## Come procedere
Indica se ciascuna affermazione concorda con il testo sul papa e su Sevastjanov, rispondendo sì o no e riportando tra virgolette le parole del testo che lo decidono. (a) Francesco si è detto disposto a incontrare sia Zelenskyj sia Putin. (b) Sevastjanov ha conseguito il dottorato all'università Gregoriana di Roma. (c) Svetlana Kasyan è una cantante lirica e popolare.

**** Testo estratto ****

Proprio nella prospettiva di avviare finalmente delle trattative per la cessazione della guerra in Ucraina, il papa stesso ha ormai messo da parte ogni possibile convergenza con il patriarca, puntando decisamente sui vertici politici. Tornando dal viaggio in Africa il 5 febbraio, Francesco ha ribadito di essere "aperto" a incontrare i presidenti di tutte e due i Paesi al centro del conflitto, Zelenskyj e Putin. "Se io non sono andato a Kiev è perché non è possibile per il momento andare a Mosca, ma chiedo il dialogo", ha voluto chiarire il pontefice. Secondo il russo Leonid Sevastjanov, il papa gli avrebbe scritto che “vorrebbe tanto venire a Mosca e discutere con il presidente Putin sulle possibilità di regolare la contrapposizione tra la Russia e l’Occidente”, come ha dichiarato a Ria Novosti il 15 febbraio.

Sevastjanov è il presidente dell’Unione dei Vecchio-Credenti, una formazione scismatica dell’Ortodossia russa che ha sempre professato la superiorità della fede e delle tradizioni dei russi su tutte le altre, comprese quelle delle altre Chiese ortodosse. Egli è in realtà anche uno storico collaboratore del patriarca Kirill, che lo accolse come seminarista quando era metropolita a Smolensk, pur provenendo da una famiglia scismatica, e lo inviò perfino a studiare all’università Gregoriana di Roma, dove nel 2002 ha ottenuto la licenza in filosofia politica. Ha poi completato la sua formazione alla Georgetown University di Washington, con un dottorato sulle relazioni internazionali. Il suo rapporto di confidenza con papa Francesco si basa sull’ammirazione del pontefice per la moglie Svetlana Kasyan, una cantante lirica e popolare, che si è recata più volte a visitare il papa a Roma insieme a tutta la famiglia.

**** Dati forniti ****

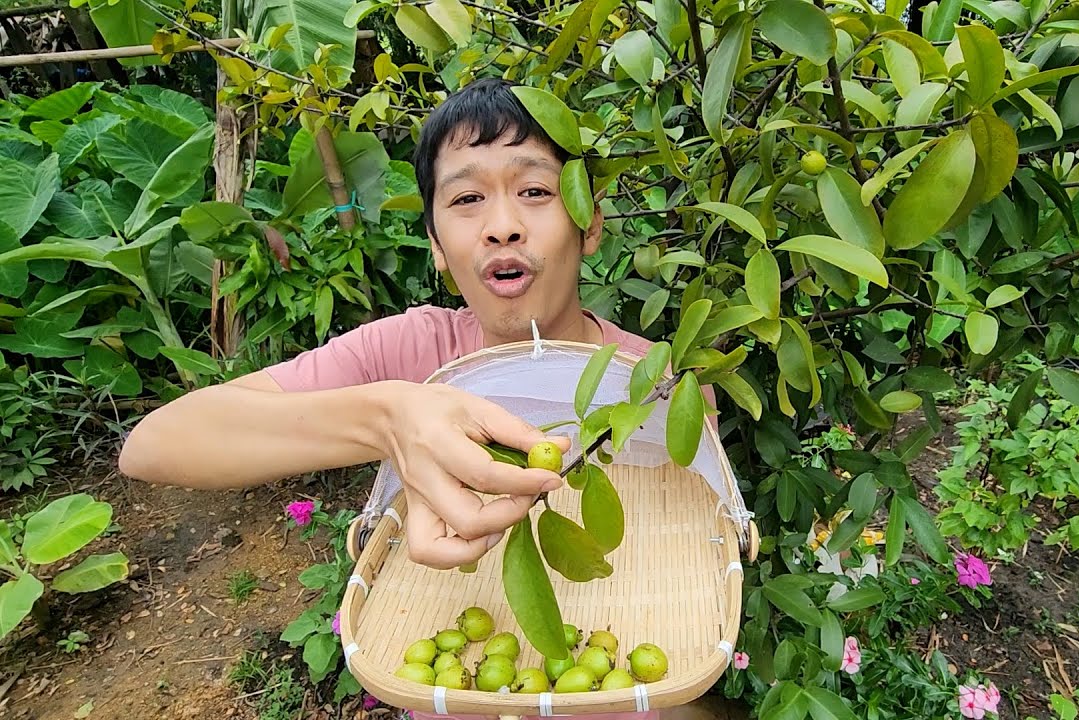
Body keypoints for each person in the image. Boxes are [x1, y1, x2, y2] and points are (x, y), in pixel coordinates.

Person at [118, 77, 710, 720]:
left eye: (536, 192)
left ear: (589, 223)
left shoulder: (658, 383)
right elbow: (155, 444)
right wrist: (385, 416)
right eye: (467, 198)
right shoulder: (404, 353)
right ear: (434, 242)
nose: (503, 227)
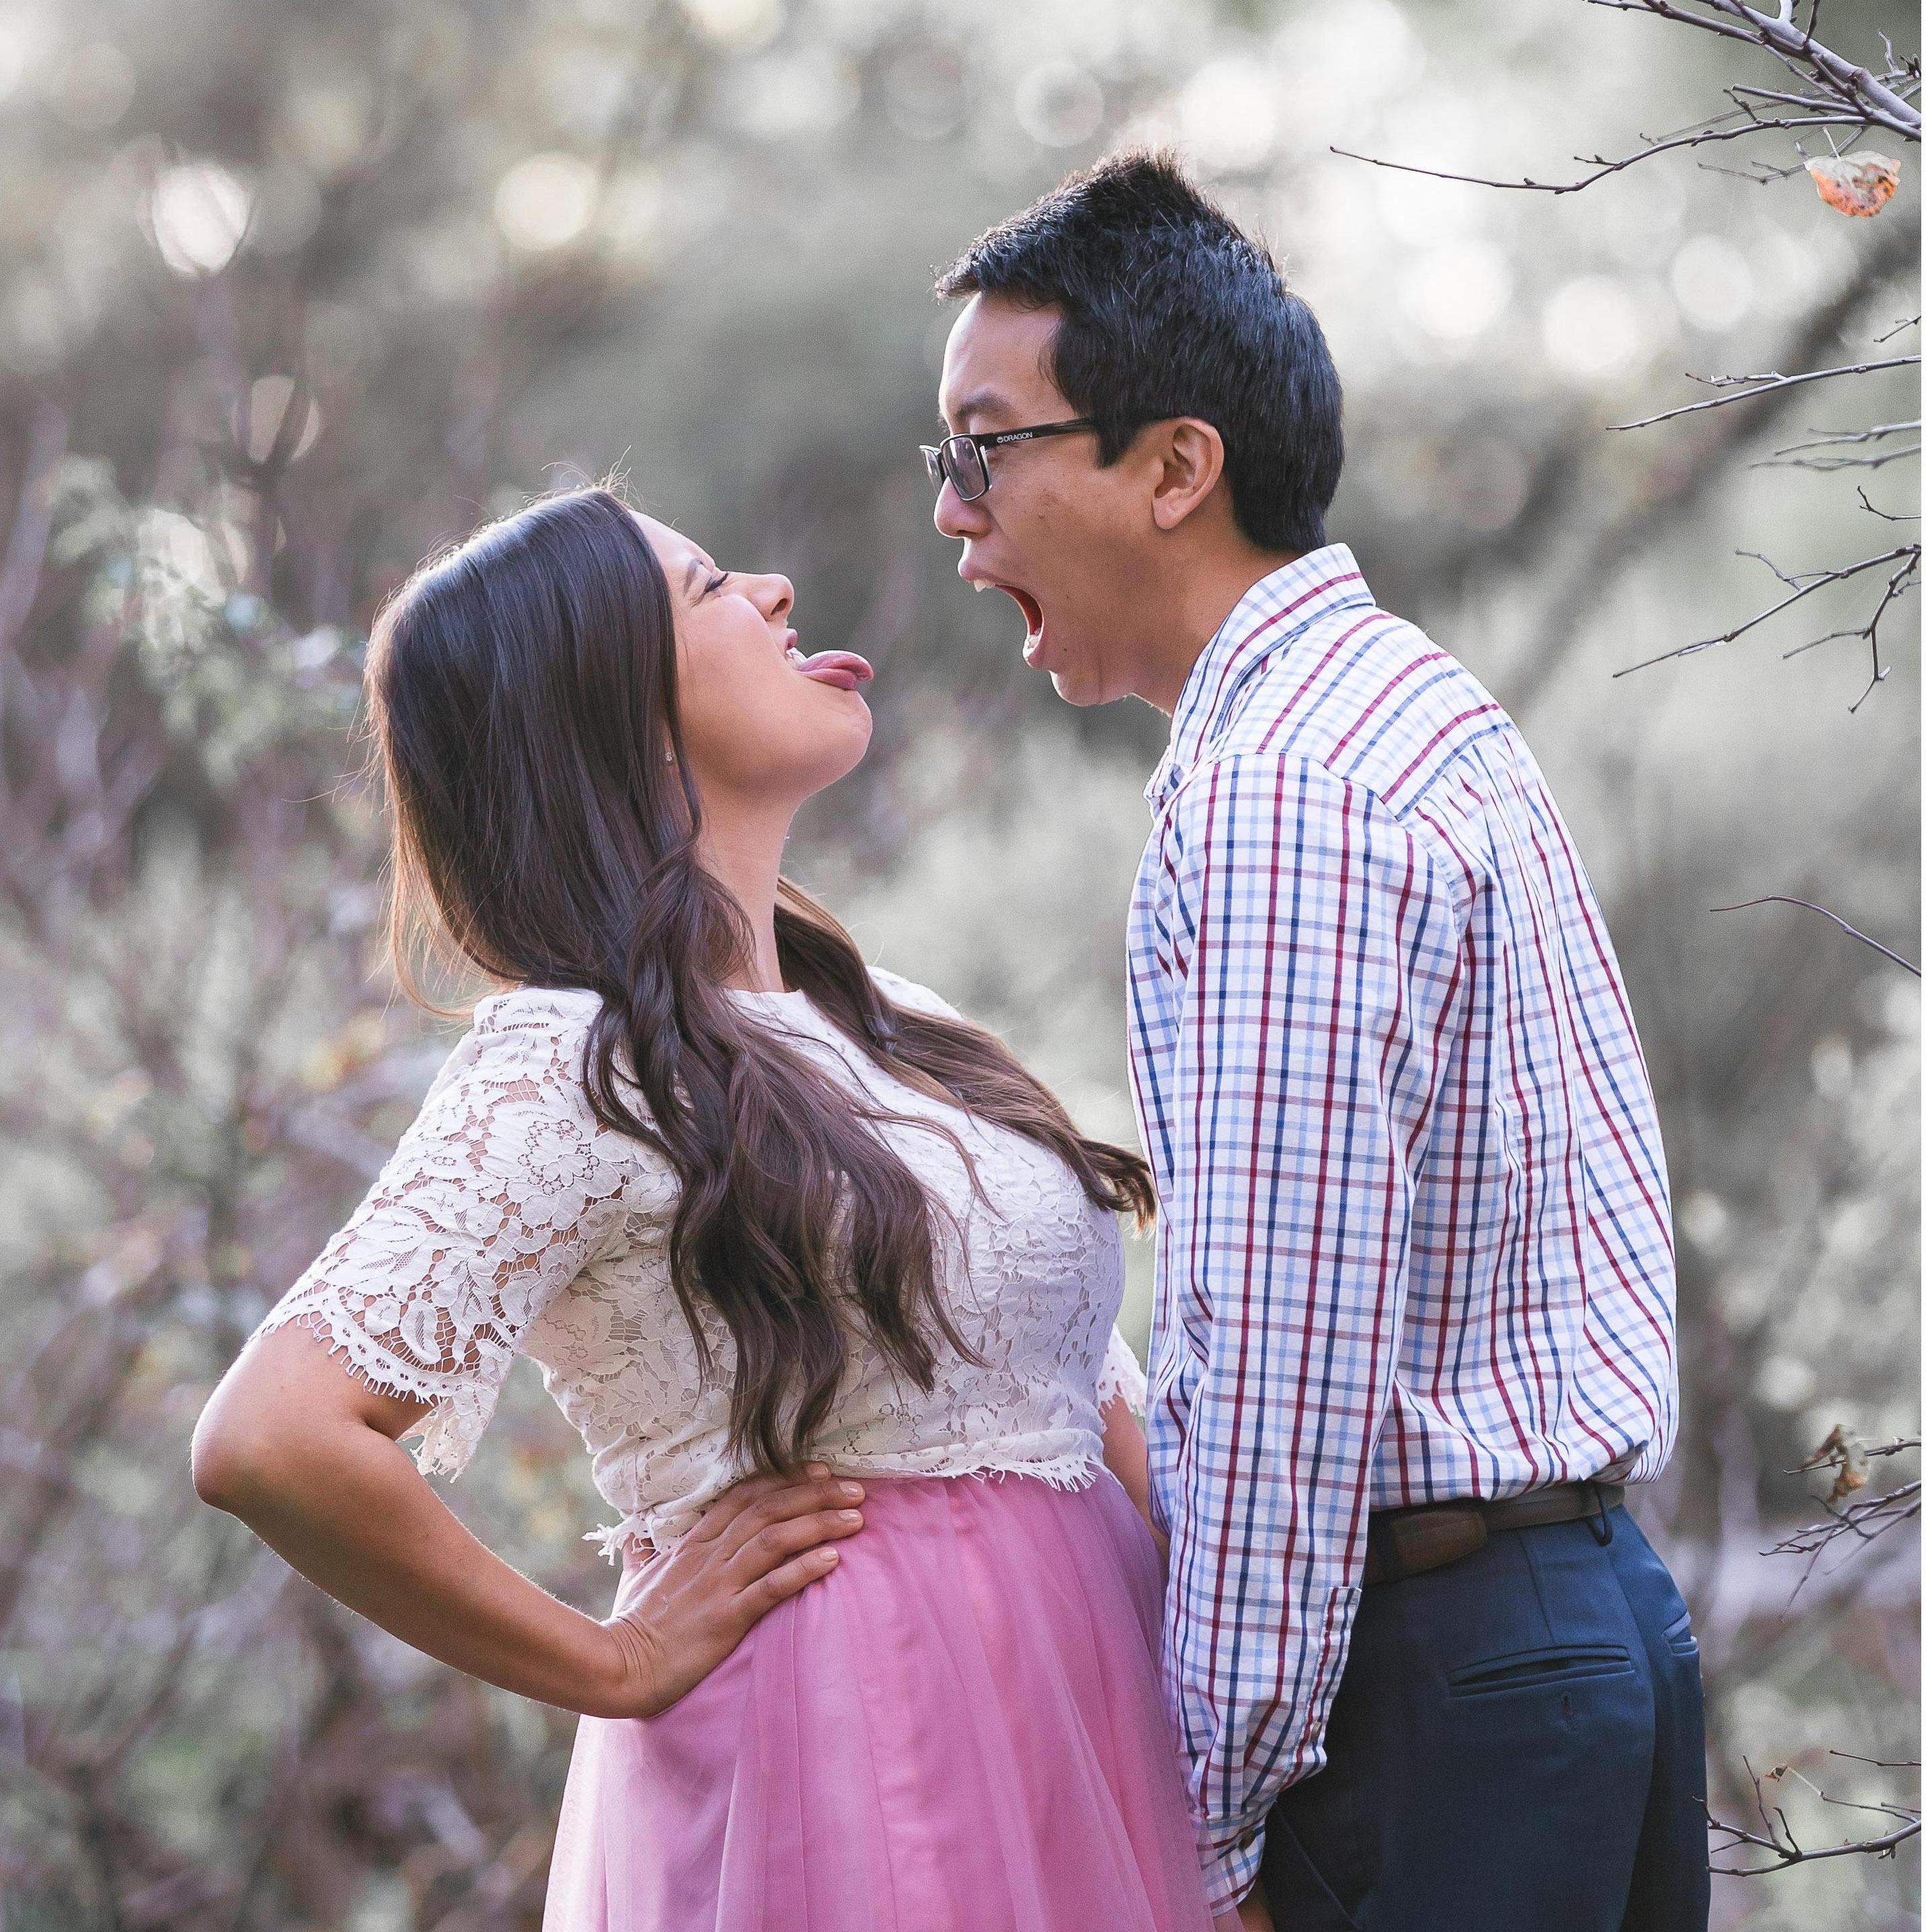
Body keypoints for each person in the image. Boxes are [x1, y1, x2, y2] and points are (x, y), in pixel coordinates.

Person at [192, 486, 1220, 1931]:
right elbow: (271, 1439)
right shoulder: (578, 1062)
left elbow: (1067, 1383)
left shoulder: (889, 1020)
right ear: (612, 712)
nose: (778, 588)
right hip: (847, 1761)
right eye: (707, 588)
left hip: (1092, 1743)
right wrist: (609, 1663)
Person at [928, 151, 1708, 1932]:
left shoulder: (1279, 794)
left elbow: (1284, 1359)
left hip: (1435, 1694)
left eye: (986, 449)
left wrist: (1216, 1828)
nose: (955, 518)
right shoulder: (1403, 703)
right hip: (1568, 1632)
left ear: (1173, 468)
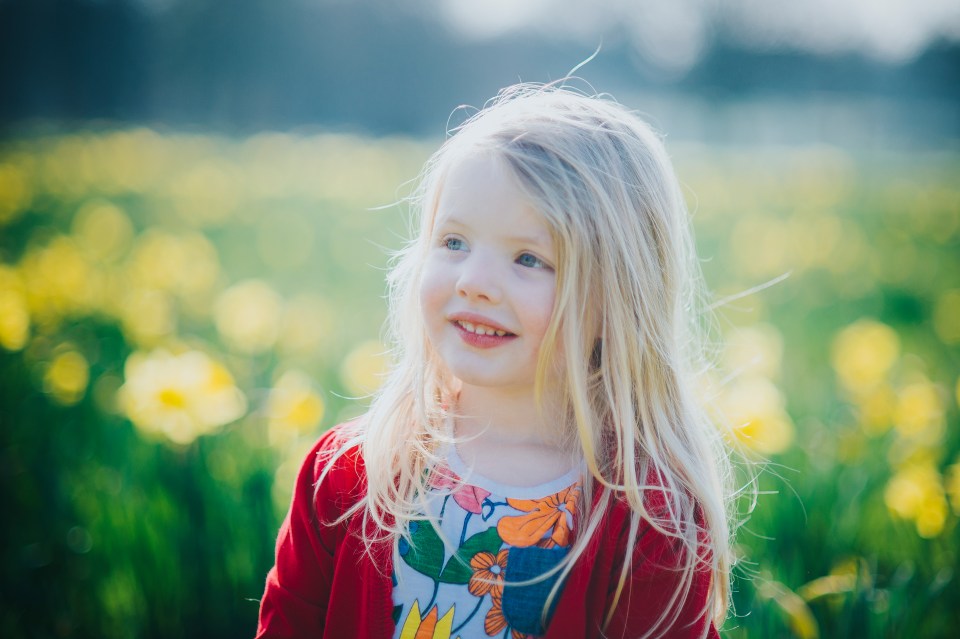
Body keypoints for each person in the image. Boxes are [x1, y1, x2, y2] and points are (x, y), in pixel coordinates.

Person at [256, 83, 735, 639]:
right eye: (454, 242)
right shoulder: (347, 476)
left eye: (529, 258)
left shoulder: (651, 519)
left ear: (619, 298)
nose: (475, 283)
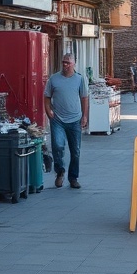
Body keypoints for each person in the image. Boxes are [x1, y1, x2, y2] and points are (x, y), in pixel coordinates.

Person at [44, 53, 88, 189]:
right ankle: (60, 172)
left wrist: (85, 116)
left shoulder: (79, 79)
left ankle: (73, 178)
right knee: (57, 146)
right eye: (63, 62)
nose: (65, 65)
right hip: (57, 119)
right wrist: (48, 110)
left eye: (68, 63)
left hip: (75, 119)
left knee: (76, 151)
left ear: (74, 64)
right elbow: (47, 96)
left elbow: (84, 98)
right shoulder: (54, 79)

****

## Risultato atteso
(a) Sì: «di essere "aperto" a incontrare i presidenti di tutte e due i Paesi al centro del conflitto, Zelenskyj e Putin».
(b) No: «Ha poi completato la sua formazione alla Georgetown University di Washington, con un dottorato sulle relazioni internazionali».
(c) Sì: «la moglie Svetlana Kasyan, una cantante lirica e popolare».